There’s not a clear reason why tickets for Beyoncé’s concerts are cheaper in Sweden. Ticketmaster did not respond to a request for comment; a representative for Visit Sweden, a national marketing company promoting the country, said that Swedish currency is currently weak compared to the US dollar, so it’s “extremely price-worthy” to visit Sweden right now.

It’s not just Sweden. Given how expensive and limited Beyonce’s tickets were stateside, many fans are traveling within North America to see Bey wherever they can. This includes Chicagoan Alec Jordan and his partner. Jordan was determined to see Beyoncé on this tour because much of the new album’s sound was derived from house music, which was created in Chicago by Black queer people.
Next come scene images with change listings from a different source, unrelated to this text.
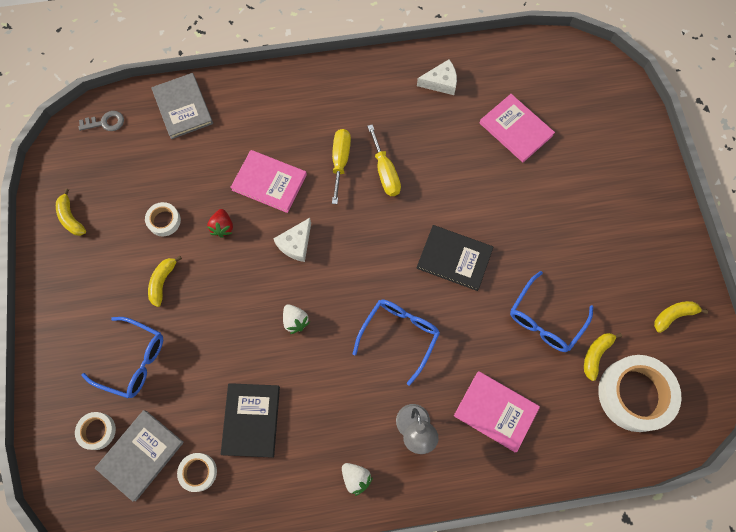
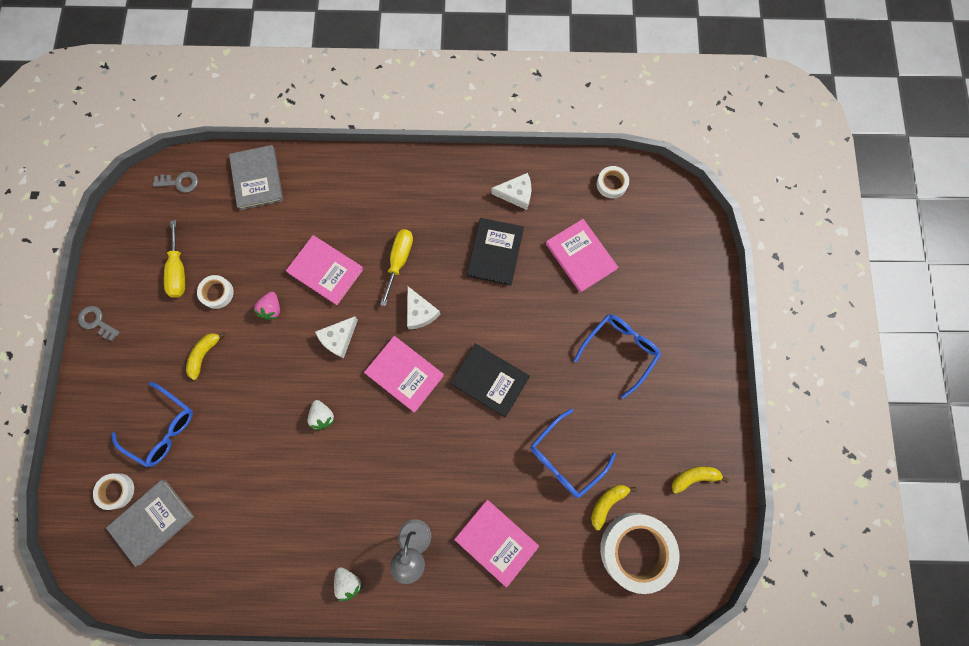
camera: 10 degrees right, 5 degrees up
yellow banana [56,188,86,236] -> none
white tape [177,453,217,492] -> white tape moved to [597,166,629,199]
red strawberry [207,209,233,238] -> pink strawberry [253,292,280,320]
black book [221,383,280,458] -> black book moved to [467,218,524,286]
blue glasses [353,300,440,386] -> blue glasses moved to [574,314,661,399]
yellow screwdriver [367,124,401,196] -> yellow screwdriver moved to [164,220,185,298]
none -> grey key [78,306,120,341]
none -> pink book [364,336,444,413]
none -> white cheese [407,286,441,329]

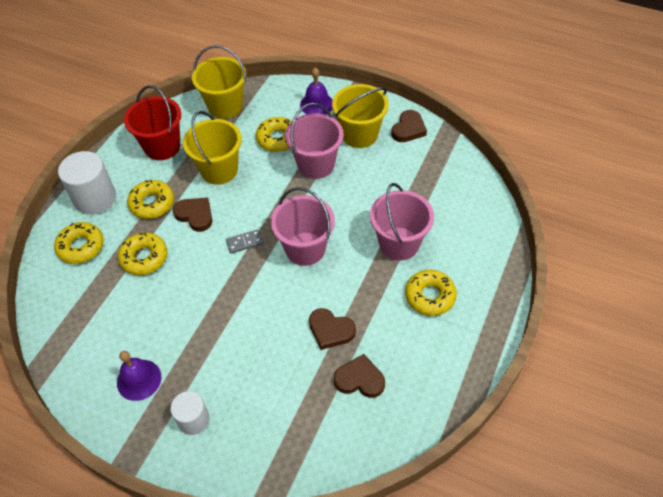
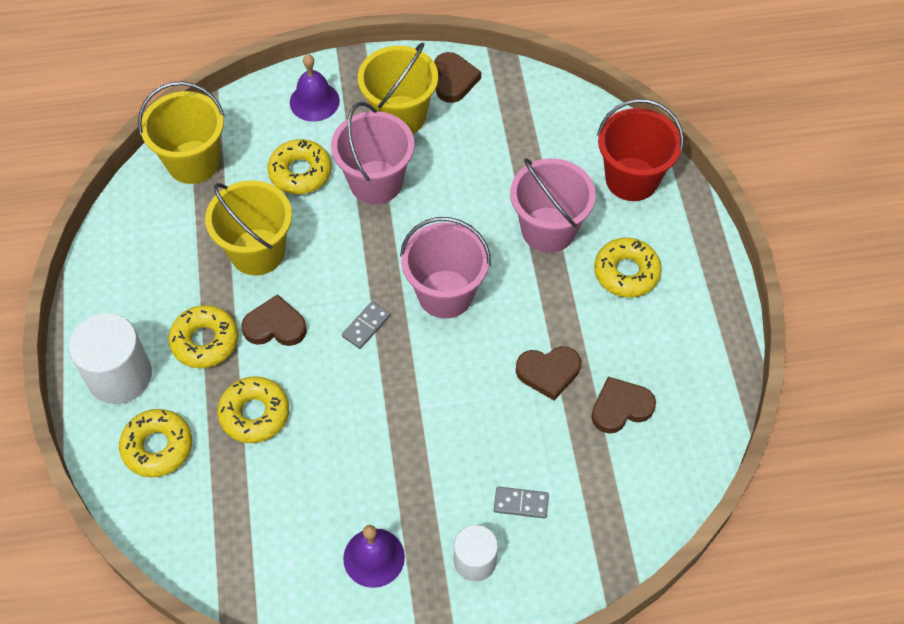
camera: 35 degrees left, 5 degrees up
red bucket [124,85,181,160] -> red bucket moved to [597,99,684,201]
none -> grey domino [494,486,549,519]

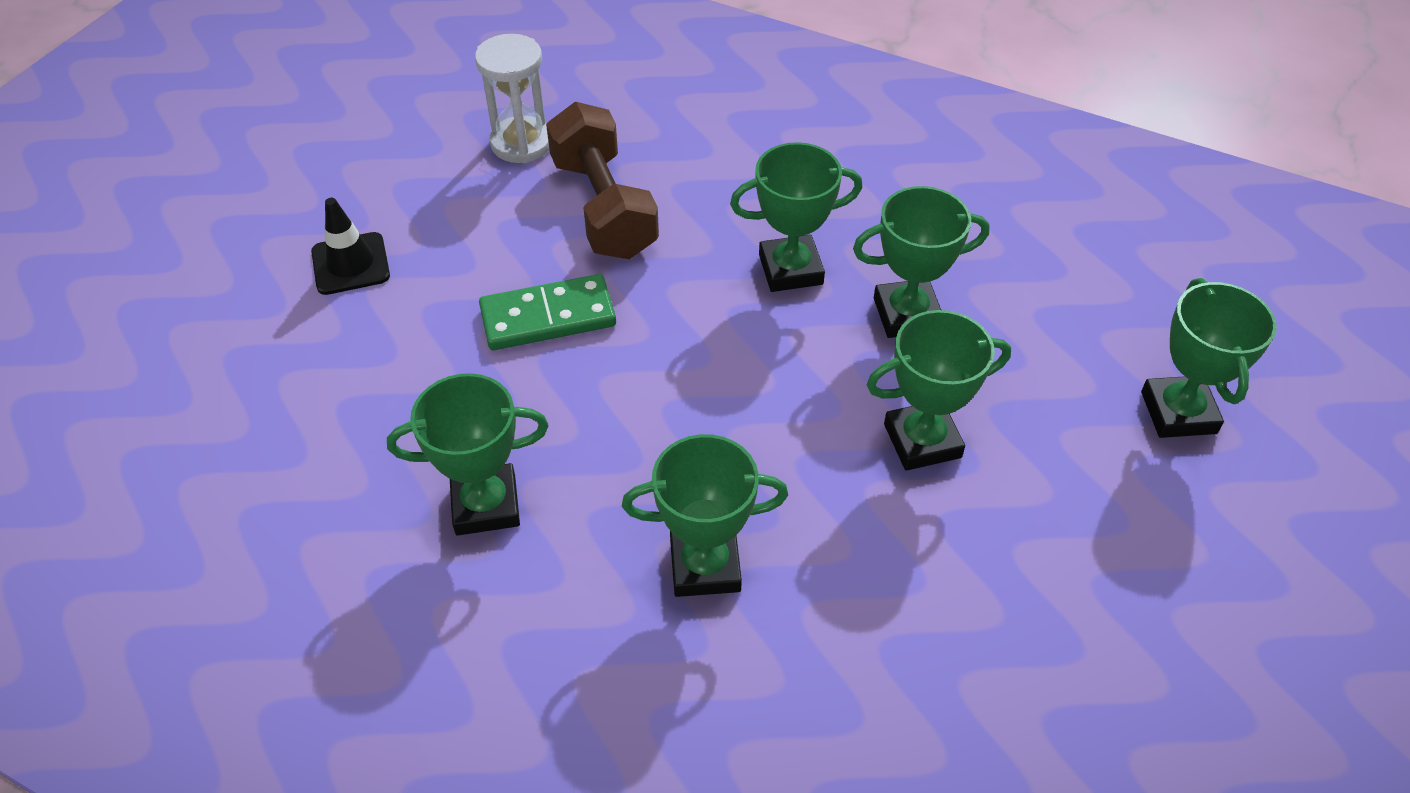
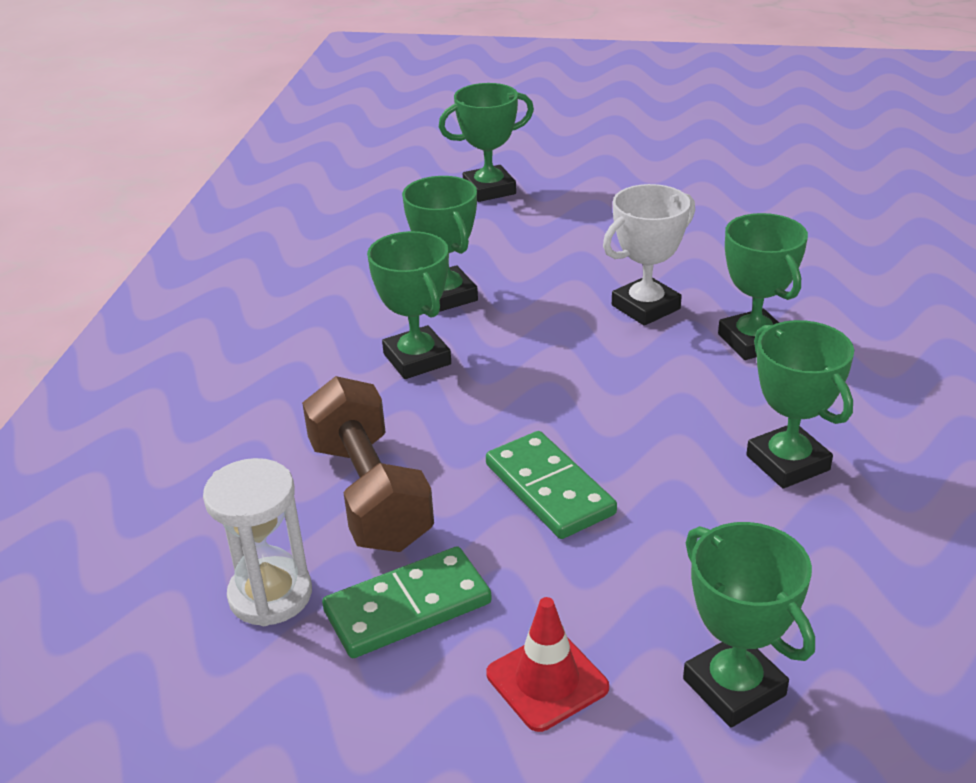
camera: 105 degrees left, 15 degrees down
black traffic cone [311,198,390,295] -> red traffic cone [486,597,609,732]
brown dumbbell [546,102,659,259] -> brown dumbbell turned 75 degrees counterclockwise [302,376,434,552]
green trophy [867,310,1011,471] -> green trophy moved to [683,522,815,727]
none -> green domino [322,546,492,658]
none -> white trophy [603,184,695,326]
“I’ve been a huge Beyoncé fan for forever,” he said. “She’s my diva and this album is my favorite album from her and [it has] so many different genres.”

But Jordan and his partner have weddings to attend during the July weekend Beyoncé is performing in Chicago.

“We were like, ‘Well, we can’t not see the Renaissance tour, so where are we going to go?’” Jordan said.

So they started looking for shows in cities they wanted to visit and where they have friends, like Vancouver, where tickets for the Sept. 11 concert were $300. That was cheaper than what Jordan had seen for shows stateside.

While Jordan is leaving Chicago to see Bey, Alex Coleman is heading straight there. In July, he’ll travel from Dayton, Ohio, to Chicago to see the star. The 24-year-old spent about $800 on two concert tickets, and the plane ticket cost him $500. Having a friend in the Windy City sealed the deal.

​​“She’s an artist that I’ve grown up listening to, and any videos I’ve seen of her performances, like at Coachella, have been phenomenal,” he said of Beyoncé. “I want to experience that energy in person.”

While Beyoncé regularly toured in the early aughts and 2010s, it’s now rare to catch a full-fledged performance. She hasn’t logged a world tour since 2016’s for the Formation album, and her two shows at Coachella in 2018 and her gig in Dubai last month — her first live show in four years — weren’t exactly easy to attend.

“I don’t know if she’s going to be doing too much touring after this one. If it is her last time doing a big tour, I want to [be there],” McCraney said. “So I made plans to go to this one for sure.”